Towards the end of MB II a migdol-temple was constructed on top of a platform or terrace filling at Shechem. In front of the temple the builders erected a large white standing stone. Sometime later (during LB I) the temple was burnt to the ground. The book of Joshua informs us that the Israelites, having completed their conquest of the Promised Land, gathered in front of the Temple of Baal-Berith ('Lord of the Covenant') at Shechem. This structure was otherwise known as the Beth Millo 'House of the Millo' and the Hebrew word Millo means 'platform' or 'terrace filling' (Judges 9:6 & 20). There Joshua erected the covenant stone (Joshua 24:25-26). The book of Judges informs us that Abimelech, king of Shechem, burnt the migdol temple to the ground with one thousand citizens of Shechem inside (Judges 9:46-49).

Israel Finkelstein's excavations at Shiloh in the 1980s uncovered a sacred precinct which the archaeological evidence suggests was founded in the last phase of the Middle Bronze Age. The Bible informs us that Joshua's Israelites set up the sanctuary of the Ark at Shiloh long before it was moved to its new home in the Temple of Solomon. In the conventional chronology this MB IIB sacred enclosure at Shiloh has to be a Canaanite cultic temenos which the Israelites 'took over' when they arrived in the hill-country during the Early Iron Age. In the New Chronology it is the Middle Bronze Age sanctuary which the incoming Israelites were responsible for founding on a virgin hilltop – there is no need for a reoccupation of an old Canaanite cult centre as required by the currently accepted scheme.

In the New Chronology model Solomon is a king of the Late Bronze Age when archaeology has revealed that the cities of Megiddo and Hazor were at their architectural peak. In LB II we find fine ashlar buildings, including palaces and gateways whose outer walls are constructed on the principles described for Solomon's building activity (I Kings 7:9-12). The era of the Late Bronze Age was one of prosperity and high culture. Trade flourished. This setting is far more appropriate for Solomon the merchant prince than the impoverished Iron Age IB where he currently languishes in the conventional scheme.

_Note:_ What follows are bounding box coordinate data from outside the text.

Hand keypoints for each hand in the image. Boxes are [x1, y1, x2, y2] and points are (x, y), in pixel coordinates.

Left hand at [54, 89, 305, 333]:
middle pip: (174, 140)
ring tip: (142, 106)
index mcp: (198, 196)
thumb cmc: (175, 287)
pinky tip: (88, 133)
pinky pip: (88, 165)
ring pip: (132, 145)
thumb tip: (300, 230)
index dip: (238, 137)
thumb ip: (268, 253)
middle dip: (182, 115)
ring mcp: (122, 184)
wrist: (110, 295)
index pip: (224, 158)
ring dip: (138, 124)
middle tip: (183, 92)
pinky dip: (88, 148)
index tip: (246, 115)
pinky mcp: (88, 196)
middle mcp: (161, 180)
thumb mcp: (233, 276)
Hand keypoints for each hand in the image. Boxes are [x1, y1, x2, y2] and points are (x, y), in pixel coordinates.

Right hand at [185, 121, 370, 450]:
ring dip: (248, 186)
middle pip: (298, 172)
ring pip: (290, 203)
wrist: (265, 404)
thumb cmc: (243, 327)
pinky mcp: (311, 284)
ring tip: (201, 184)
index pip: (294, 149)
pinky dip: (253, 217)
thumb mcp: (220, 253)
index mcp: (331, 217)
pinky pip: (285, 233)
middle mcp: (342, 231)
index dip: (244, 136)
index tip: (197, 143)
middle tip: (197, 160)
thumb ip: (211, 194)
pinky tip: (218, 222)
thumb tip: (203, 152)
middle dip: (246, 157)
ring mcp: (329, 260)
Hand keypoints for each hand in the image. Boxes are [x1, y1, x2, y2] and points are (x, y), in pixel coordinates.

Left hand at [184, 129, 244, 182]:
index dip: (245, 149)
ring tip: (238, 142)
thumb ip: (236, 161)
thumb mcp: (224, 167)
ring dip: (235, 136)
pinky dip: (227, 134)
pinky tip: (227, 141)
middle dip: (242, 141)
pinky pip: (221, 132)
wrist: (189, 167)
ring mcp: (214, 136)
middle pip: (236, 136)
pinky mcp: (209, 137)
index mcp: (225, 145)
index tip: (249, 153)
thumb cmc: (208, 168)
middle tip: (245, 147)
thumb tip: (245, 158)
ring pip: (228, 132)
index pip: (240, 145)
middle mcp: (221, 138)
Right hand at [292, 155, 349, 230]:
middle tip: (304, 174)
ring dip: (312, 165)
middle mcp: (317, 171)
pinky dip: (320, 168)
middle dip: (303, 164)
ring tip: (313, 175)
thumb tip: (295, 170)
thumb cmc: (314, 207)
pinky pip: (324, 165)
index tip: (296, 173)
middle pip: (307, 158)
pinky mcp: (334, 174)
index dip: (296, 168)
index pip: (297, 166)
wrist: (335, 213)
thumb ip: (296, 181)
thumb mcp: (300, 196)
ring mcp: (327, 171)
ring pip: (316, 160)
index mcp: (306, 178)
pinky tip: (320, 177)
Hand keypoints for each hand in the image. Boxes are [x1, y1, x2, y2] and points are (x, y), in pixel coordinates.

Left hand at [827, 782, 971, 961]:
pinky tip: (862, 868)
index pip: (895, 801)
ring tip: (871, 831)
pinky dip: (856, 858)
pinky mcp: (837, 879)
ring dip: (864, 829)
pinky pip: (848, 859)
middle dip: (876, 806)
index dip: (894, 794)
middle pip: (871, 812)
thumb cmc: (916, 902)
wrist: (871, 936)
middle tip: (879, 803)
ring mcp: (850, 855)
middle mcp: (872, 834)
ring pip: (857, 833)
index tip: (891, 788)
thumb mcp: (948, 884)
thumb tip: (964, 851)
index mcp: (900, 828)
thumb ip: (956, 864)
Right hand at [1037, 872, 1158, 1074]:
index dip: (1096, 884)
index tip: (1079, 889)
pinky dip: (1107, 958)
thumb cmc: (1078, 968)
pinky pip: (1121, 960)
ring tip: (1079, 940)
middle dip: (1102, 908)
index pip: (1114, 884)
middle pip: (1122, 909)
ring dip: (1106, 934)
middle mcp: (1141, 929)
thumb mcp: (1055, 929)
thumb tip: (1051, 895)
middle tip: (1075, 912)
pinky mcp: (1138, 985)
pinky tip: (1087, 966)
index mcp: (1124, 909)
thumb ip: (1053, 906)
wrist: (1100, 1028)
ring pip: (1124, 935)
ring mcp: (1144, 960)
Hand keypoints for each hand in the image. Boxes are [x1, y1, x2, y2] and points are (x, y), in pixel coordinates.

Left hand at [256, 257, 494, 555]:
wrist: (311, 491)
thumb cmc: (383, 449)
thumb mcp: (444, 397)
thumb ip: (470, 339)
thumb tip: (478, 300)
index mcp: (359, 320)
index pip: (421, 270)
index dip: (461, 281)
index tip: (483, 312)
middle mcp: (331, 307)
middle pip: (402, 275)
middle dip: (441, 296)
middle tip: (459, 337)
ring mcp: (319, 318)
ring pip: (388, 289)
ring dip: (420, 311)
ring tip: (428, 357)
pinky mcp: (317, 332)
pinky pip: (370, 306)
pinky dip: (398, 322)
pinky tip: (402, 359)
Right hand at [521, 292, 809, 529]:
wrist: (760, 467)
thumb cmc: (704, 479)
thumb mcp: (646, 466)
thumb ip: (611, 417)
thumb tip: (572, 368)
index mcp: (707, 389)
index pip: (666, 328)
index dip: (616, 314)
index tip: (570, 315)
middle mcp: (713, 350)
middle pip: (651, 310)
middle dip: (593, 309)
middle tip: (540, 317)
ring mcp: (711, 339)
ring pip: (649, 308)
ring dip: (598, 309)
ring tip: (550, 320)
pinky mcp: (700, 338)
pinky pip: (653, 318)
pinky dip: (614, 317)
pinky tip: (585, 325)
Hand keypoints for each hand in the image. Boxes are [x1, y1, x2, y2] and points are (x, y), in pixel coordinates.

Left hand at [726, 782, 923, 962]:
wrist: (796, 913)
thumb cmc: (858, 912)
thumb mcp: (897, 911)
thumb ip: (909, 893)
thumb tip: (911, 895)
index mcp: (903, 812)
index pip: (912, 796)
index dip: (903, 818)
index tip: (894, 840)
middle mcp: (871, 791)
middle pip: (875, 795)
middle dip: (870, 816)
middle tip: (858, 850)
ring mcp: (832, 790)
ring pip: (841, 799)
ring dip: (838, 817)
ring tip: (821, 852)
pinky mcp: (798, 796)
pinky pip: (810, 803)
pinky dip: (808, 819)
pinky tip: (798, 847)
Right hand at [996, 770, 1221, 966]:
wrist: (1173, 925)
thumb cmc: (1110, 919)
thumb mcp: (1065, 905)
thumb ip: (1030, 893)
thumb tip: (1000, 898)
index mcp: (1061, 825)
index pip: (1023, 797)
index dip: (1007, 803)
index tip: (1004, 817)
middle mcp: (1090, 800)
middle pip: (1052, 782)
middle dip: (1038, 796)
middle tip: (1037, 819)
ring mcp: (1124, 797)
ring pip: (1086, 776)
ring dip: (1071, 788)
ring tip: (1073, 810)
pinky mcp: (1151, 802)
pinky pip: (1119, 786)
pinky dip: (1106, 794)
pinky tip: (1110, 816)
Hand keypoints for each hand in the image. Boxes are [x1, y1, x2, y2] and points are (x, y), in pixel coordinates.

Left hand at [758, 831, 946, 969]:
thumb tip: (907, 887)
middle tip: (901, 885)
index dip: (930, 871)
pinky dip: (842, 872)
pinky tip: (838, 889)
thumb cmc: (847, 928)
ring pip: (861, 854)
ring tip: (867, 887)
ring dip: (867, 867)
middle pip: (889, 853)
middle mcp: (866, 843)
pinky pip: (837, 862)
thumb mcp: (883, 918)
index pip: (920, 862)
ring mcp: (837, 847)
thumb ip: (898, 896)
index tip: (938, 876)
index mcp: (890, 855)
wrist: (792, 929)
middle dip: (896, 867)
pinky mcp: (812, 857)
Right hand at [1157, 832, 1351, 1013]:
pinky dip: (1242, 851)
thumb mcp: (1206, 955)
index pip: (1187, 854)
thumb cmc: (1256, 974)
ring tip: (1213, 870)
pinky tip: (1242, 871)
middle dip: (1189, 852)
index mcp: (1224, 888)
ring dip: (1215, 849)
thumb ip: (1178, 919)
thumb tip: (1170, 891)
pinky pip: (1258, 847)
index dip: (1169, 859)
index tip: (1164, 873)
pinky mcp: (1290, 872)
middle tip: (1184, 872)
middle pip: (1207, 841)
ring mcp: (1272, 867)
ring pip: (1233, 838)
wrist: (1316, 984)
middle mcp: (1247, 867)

Shoshenk I's campaign into Gilead, the Jordan and Jezreel Valleys and the Sharon is not that of the biblical Shishak but rather Egypt's military response to the maraudings of Hazael's Arameans from Damascus who attacked these very same regions in the time of Jehoahaz (II Kings 13:1-7). Southern Canaan was perceived as falling within the Egyptian hegemony and so Shoshenk's response would have been appropriate. The Bible does not name the military leader who came to the rescue of Jehoahaz – he is simply referred to as 'a saviour who freed them (the Israelites) from the grip of Aram'. The Aramean invasions also explain the population increase in the hill-country during the Early Iron Age. The new settlements are refugee camps for the Israelites who have fled from Transjordan in the wake of the Aramean raids. They settle in the heartland of the kingdom of Israel for protection – they are not the Israelites of the Conquest. Bill Dever and the other archaeologists are right to argue that these Iron Age newcomers were indigenous to the region because they are refugees from the outlying tribal settlements of Israel during the Divided Monarchy period.

This brief outline only covers some of the historical advantages of the new scheme. There are many others, including a much better historical context for the Habiru of the Amarna Letters and a proper cultural setting for the stories relating to Joseph (now set in the late 12th Dynasty).

The New Chronology opens up fascinating possibilities for research and debate once scholars realise its potential for providing answers to many of the problems which have beset biblical archaeology over the years.